▶ **EXPLORA EL MATERIAL**:
1. Reproduce todo el fragmento del texto sobre la boda que va desde "La segunda boda" hasta "algún modo, empañados.", sustituyendo "verbena" por "fiesta".
2. Según el texto sobre la boda, ¿qué usaba de fondo quien narra para hacerse el moño?
3. Prosigue el texto sobre la boda a partir del punto en que termina.

++++ TEXTO DEL DOCUMENTO

La segunda boda de mi grupo de amigos fue de una pareja muy distinta. Llevaban juntos mucho menos tiempo y su forma de conocerse había sido bastante poco literaria: la primera vez que se vieron no fue en una verbena sino a través de una pantalla, en Tinder. Pensé en ello mientras me ponía el vestido, en las horas previas a la boda. La ceremonia de este enlace no iba a poder ser igual de emotiva que la del anterior, no sólo por cómo empezó su relación sino porque, apenas un año antes de la boda, estuvo a punto de acabarse: uno de los dos tuvo dudas y creyó haberse enamorado de otra persona. Y el otro tuvo que aguardar, llenarse de paciencia y perdonar. Con el tutorial de YouTube para hacerme el moño de fondo, me acordaba de aquellos días con pesar y anticipaba que, por culpa de aquello, los discursos y los votos de los novios estarían, de algún modo, empañados.

++++++++
++++ MATERIAL PROPORCIONADO

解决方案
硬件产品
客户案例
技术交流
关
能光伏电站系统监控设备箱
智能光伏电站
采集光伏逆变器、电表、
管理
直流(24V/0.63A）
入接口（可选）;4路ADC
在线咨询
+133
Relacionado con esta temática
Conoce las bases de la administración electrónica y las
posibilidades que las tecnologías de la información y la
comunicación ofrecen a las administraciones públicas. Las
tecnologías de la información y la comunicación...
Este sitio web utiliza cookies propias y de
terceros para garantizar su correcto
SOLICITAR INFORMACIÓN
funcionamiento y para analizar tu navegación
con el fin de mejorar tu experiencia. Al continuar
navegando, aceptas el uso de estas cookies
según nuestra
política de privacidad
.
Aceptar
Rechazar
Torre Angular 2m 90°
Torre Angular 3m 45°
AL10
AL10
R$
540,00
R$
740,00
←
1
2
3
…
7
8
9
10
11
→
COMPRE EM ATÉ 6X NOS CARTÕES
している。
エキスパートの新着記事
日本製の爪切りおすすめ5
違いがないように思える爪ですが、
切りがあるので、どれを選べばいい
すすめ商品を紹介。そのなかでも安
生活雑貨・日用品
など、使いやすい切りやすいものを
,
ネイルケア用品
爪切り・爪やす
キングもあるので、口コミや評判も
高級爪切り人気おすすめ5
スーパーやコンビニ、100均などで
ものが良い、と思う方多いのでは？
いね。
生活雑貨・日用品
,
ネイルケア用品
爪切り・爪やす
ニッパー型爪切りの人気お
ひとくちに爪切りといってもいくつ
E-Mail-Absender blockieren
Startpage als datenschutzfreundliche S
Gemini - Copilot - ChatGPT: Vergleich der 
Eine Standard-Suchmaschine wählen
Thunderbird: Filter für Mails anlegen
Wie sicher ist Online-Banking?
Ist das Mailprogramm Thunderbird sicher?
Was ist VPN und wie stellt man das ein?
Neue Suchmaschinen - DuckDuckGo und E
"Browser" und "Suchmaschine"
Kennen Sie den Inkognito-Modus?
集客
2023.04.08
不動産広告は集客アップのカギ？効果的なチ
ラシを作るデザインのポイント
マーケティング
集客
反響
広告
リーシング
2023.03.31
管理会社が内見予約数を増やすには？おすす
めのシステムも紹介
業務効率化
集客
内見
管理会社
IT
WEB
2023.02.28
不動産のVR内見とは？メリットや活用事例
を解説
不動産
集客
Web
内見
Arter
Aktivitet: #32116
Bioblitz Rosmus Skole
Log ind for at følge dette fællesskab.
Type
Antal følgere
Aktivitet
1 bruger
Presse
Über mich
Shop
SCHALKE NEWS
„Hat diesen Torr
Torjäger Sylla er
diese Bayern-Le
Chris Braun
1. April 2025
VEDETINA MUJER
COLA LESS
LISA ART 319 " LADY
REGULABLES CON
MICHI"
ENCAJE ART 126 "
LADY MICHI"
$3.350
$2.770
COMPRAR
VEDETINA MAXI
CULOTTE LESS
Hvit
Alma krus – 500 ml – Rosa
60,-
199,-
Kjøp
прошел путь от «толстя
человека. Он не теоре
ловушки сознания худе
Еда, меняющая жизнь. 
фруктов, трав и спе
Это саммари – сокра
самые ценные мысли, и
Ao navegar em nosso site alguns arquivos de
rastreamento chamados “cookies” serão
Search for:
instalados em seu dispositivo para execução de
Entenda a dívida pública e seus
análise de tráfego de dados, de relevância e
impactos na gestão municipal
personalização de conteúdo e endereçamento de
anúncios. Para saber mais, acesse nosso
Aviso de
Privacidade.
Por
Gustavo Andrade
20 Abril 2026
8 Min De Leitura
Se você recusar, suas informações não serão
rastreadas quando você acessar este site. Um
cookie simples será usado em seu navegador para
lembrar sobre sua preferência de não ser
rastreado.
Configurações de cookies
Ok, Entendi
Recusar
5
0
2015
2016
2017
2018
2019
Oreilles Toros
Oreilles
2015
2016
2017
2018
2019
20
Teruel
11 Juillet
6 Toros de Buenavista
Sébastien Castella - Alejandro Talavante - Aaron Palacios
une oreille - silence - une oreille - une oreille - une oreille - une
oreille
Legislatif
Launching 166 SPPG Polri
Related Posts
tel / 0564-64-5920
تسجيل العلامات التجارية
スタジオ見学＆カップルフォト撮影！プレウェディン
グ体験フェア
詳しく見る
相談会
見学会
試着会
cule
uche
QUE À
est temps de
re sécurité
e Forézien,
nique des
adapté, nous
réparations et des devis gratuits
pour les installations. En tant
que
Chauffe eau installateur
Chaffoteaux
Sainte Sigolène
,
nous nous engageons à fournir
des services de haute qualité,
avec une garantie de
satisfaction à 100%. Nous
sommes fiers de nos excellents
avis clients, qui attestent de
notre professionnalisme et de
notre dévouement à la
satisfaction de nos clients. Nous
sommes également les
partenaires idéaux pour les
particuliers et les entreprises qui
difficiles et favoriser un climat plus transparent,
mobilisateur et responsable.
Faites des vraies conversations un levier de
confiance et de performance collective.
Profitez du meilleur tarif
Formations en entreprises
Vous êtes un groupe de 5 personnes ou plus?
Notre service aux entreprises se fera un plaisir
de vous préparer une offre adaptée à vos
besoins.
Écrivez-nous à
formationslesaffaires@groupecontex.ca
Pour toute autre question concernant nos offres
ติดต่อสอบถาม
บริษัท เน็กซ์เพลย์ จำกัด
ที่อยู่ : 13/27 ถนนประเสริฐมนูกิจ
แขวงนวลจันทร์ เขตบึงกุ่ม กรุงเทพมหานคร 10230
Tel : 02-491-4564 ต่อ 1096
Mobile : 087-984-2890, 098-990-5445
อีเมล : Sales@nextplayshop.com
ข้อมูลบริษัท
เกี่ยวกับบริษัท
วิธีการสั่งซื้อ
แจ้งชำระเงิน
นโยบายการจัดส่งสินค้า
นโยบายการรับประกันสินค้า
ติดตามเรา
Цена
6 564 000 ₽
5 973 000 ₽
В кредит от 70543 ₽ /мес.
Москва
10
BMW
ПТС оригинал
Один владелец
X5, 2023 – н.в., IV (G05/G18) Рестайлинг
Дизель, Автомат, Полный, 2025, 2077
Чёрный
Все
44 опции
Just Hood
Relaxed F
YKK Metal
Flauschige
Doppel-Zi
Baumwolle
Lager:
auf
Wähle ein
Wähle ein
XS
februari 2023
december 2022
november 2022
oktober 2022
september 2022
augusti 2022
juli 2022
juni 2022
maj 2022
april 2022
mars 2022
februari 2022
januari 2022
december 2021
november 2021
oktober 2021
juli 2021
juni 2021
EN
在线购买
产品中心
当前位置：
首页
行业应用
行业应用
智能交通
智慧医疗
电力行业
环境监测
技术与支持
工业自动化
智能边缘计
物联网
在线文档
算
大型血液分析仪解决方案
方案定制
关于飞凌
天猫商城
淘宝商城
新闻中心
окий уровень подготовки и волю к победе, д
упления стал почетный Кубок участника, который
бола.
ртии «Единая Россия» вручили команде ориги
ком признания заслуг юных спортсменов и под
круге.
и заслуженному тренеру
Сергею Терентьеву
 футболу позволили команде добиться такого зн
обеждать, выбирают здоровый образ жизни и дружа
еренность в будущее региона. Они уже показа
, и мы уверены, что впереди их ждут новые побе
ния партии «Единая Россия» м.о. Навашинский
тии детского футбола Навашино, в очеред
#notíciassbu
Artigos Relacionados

++++++++

▶ **RESPUESTAS**:
1.
La segunda boda de mi grupo de amigos fue de una pareja muy distinta. Llevaban juntos mucho menos tiempo y su forma de conocerse había sido bastante poco literaria: la primera vez que se vieron no fue en una fiesta sino a través de una pantalla, en Tinder. Pensé en ello mientras me ponía el vestido, en las horas previas a la boda. La ceremonia de este enlace no iba a poder ser igual de emotiva que la del anterior, no sólo por cómo empezó su relación sino porque, apenas un año antes de la boda, estuvo a punto de acabarse: uno de los dos tuvo dudas y creyó haberse enamorado de otra persona. Y el otro tuvo que aguardar, llenarse de paciencia y perdonar. Con el tutorial de YouTube para hacerme el moño de fondo, me acordaba de aquellos días con pesar y anticipaba que, por culpa de aquello, los discursos y los votos de los novios estarían, de algún modo, empañados.

2. Un tutorial de YouTube.

3.
Unas horas después estaba con el rímel por los tobillos, llorando a lágrima viva como muchos de los invitados. Porque, en lugar de pasar por alto esa experiencia, en lugar de concebirla como una mancha en su relación y eludir lo que había significado aquello, compartieron con todos los que estábamos allí lo que les había enseñado. La suya fue la ceremonia de boda más bonita que he visto, porque en ella hubo verdad. Pero, sobre todo, porque nos hicieron comprender, de algún modo, que el amor perfecto no es el que no flaquea ni falla, sino el que se sobrepone. El que nos lleva a darle al otro no lo que se merece, sino mucho más.